The U.S. Food and Drug Administration (FDA) announced on April 8, 2009 that current manufacturers of 25 types of Class III medical devices originally marketed prior to 1976 must submit to the Agency safety and effectiveness information that has not previously been provided. In a Federal Register (74 Fed. Reg. 16214, April 9, 2009) notice detailing the new requirement, FDA stated that this information will be used to determine if the classification for each device should be revised to require the submission of a premarket approval application (PMA) or a notice of completion of a Product Development Protocol (PDP), or whether the device should be reclassified as a Class I or II device.

The Medical Device Amendments of 1976 (modifying the Federal Food, Drug, and Cosmetic Act) authorized FDA to review new medical devices. In a press release on the announcement, FDA said that this is the first step towards completing the review of Class III device types predating the 1976 law, as was recommended by the U.S. Government Accountability Office (GAO) in a January 2009 report to Congress.

"We are taking the necessary steps to complete this very complex process while continuing to protect public health by thoroughly reviewing and evaluating all medical device submissions presented to the agency.
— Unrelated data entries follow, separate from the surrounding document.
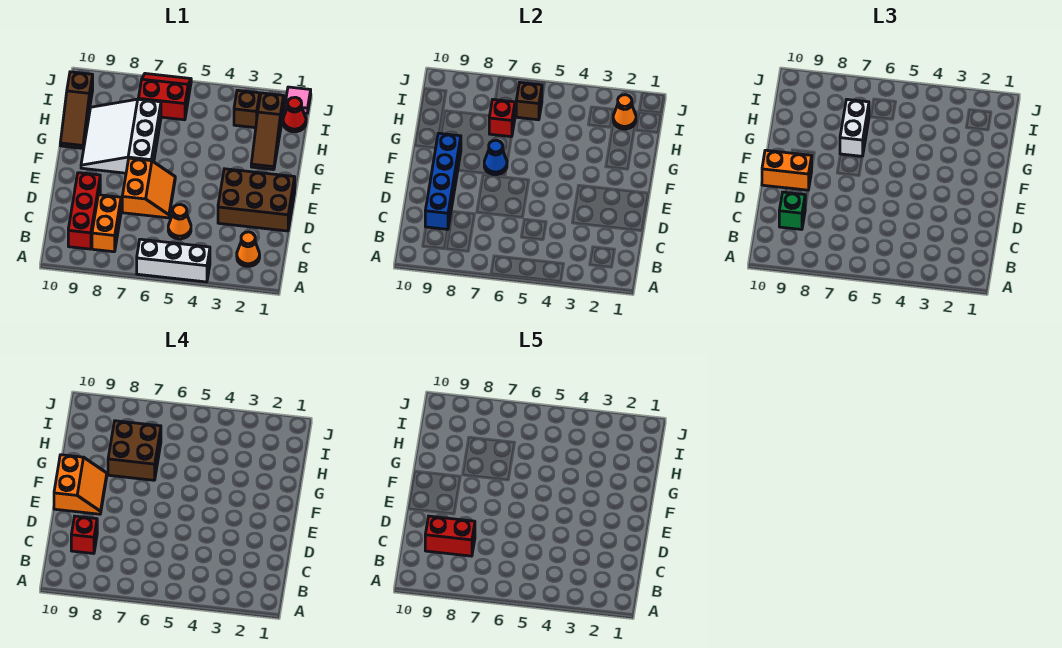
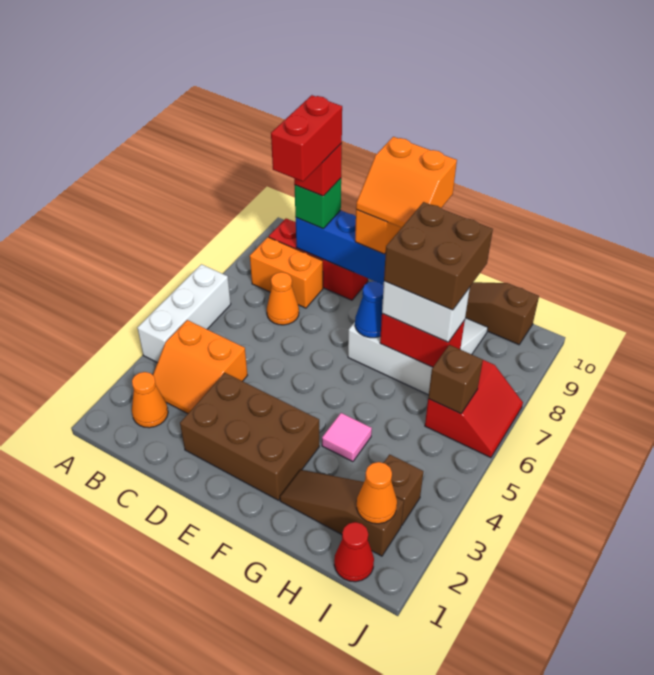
orange 1x1 cone [168,205,191,239] -> orange 1x1 cone moved to [267,272,299,325]
brown 2x3 brick [218,169,295,231] -> brown 2x3 brick turned to [180,373,319,500]
orange 2x2 slope [122,158,175,218] -> orange 2x2 slope moved to [153,320,247,414]
red 1x1 brick [489,99,515,137] -> red 1x2 brick [380,314,465,367]
pink 1x1 tile [285,87,311,113] -> pink 1x1 tile moved to [322,413,372,462]

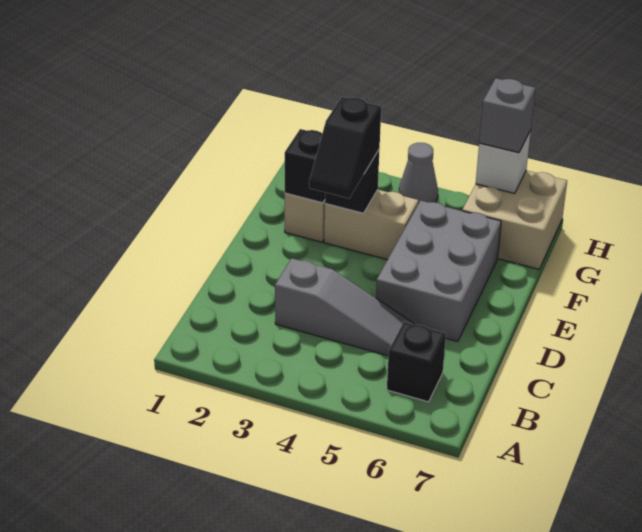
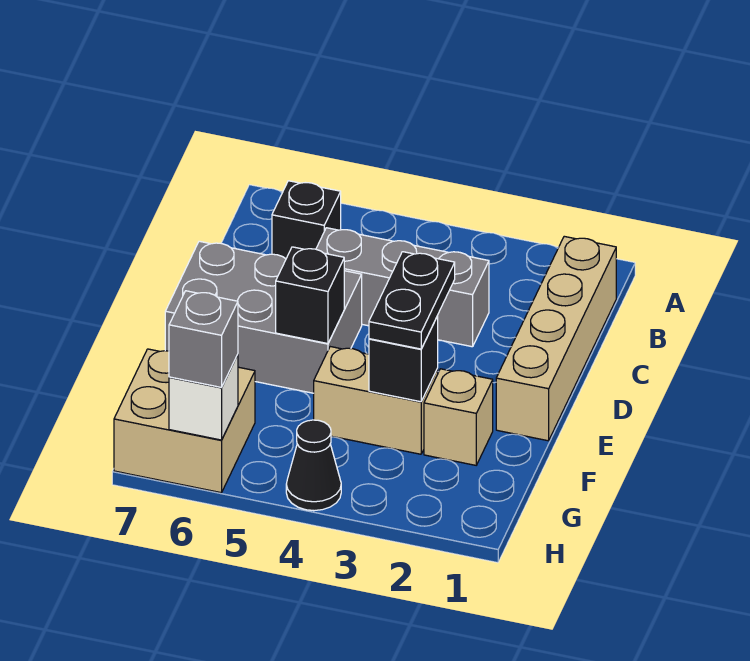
none -> tan 1x4 brick [496,236,616,441]
grey 1x3 slope [275,258,414,356] -> grey 1x3 brick [316,228,489,347]
grey 2x3 brick [376,201,501,342] -> grey 2x3 brick turned to [165,241,362,393]
black 1x2 slope [309,97,381,198] -> black 1x2 plate [369,252,455,349]
black 1x1 brick [285,129,325,203] -> black 1x1 brick moved to [276,247,344,344]
grey 1x1 cone [399,143,438,204] -> black 1x1 cone [286,420,341,511]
New premarket notification submissions for devices of these 25 types will continue to receive an appropriate level of scrutiny to ensure safety and effectiveness," Daniel G. Schultz, M.D., director of the FDA's Center for Devices and Radiological Health, explained in the release.

Manufacturers of the 25 device types—which include two types of metal hip joints, several devices related to pacemakers, and membrane lungs—must submit the requested information by August 7, 2009.